> **INSTRUCTIONS FOR THE TASK**
Please set down every record exactly as it appears below.

> **RECORD SET**
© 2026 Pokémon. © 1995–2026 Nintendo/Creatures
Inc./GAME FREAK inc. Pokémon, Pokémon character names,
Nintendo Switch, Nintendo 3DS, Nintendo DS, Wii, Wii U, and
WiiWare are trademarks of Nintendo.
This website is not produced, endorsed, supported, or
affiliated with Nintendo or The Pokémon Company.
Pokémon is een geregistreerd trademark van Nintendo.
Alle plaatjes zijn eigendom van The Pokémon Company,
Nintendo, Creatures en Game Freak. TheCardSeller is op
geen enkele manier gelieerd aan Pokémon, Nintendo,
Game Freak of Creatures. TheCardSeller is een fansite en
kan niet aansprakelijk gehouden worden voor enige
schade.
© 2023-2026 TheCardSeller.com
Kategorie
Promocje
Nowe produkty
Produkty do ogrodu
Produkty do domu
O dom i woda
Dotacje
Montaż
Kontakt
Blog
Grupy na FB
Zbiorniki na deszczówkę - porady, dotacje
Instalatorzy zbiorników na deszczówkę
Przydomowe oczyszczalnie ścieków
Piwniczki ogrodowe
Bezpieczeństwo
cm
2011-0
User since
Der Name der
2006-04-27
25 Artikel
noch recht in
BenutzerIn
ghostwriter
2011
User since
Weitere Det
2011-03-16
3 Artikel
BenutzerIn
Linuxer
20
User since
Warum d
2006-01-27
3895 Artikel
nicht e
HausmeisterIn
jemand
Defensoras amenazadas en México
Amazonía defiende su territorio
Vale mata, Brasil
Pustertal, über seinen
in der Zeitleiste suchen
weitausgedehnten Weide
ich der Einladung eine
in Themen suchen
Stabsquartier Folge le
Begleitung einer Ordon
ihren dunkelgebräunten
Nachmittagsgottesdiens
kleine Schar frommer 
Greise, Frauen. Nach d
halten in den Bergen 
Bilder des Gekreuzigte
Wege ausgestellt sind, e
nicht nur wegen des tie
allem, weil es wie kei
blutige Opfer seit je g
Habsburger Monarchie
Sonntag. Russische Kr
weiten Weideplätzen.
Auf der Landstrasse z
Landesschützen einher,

> **EXERCISE RESULT**
© 2026 Pokémon. © 1995–2026 Nintendo/Creatures
Inc./GAME FREAK inc. Pokémon, Pokémon character names,
Nintendo Switch, Nintendo 3DS, Nintendo DS, Wii, Wii U, and
WiiWare are trademarks of Nintendo.
This website is not produced, endorsed, supported, or
affiliated with Nintendo or The Pokémon Company.
Pokémon is een geregistreerd trademark van Nintendo.
Alle plaatjes zijn eigendom van The Pokémon Company,
Nintendo, Creatures en Game Freak. TheCardSeller is op
geen enkele manier gelieerd aan Pokémon, Nintendo,
Game Freak of Creatures. TheCardSeller is een fansite en
kan niet aansprakelijk gehouden worden voor enige
schade.
© 2023-2026 TheCardSeller.com
Kategorie
Promocje
Nowe produkty
Produkty do ogrodu
Produkty do domu
O dom i woda
Dotacje
Montaż
Kontakt
Blog
Grupy na FB
Zbiorniki na deszczówkę - porady, dotacje
Instalatorzy zbiorników na deszczówkę
Przydomowe oczyszczalnie ścieków
Piwniczki ogrodowe
Bezpieczeństwo
cm
2011-0
User since
Der Name der
2006-04-27
25 Artikel
noch recht in
BenutzerIn
ghostwriter
2011
User since
Weitere Det
2011-03-16
3 Artikel
BenutzerIn
Linuxer
20
User since
Warum d
2006-01-27
3895 Artikel
nicht e
HausmeisterIn
jemand
Defensoras amenazadas en México
Amazonía defiende su territorio
Vale mata, Brasil
Pustertal, über seinen
in der Zeitleiste suchen
weitausgedehnten Weide
ich der Einladung eine
in Themen suchen
Stabsquartier Folge le
Begleitung einer Ordon
ihren dunkelgebräunten
Nachmittagsgottesdiens
kleine Schar frommer 
Greise, Frauen. Nach d
halten in den Bergen 
Bilder des Gekreuzigte
Wege ausgestellt sind, e
nicht nur wegen des tie
allem, weil es wie kei
blutige Opfer seit je g
Habsburger Monarchie
Sonntag. Russische Kr
weiten Weideplätzen.
Auf der Landstrasse z
Landesschützen einher,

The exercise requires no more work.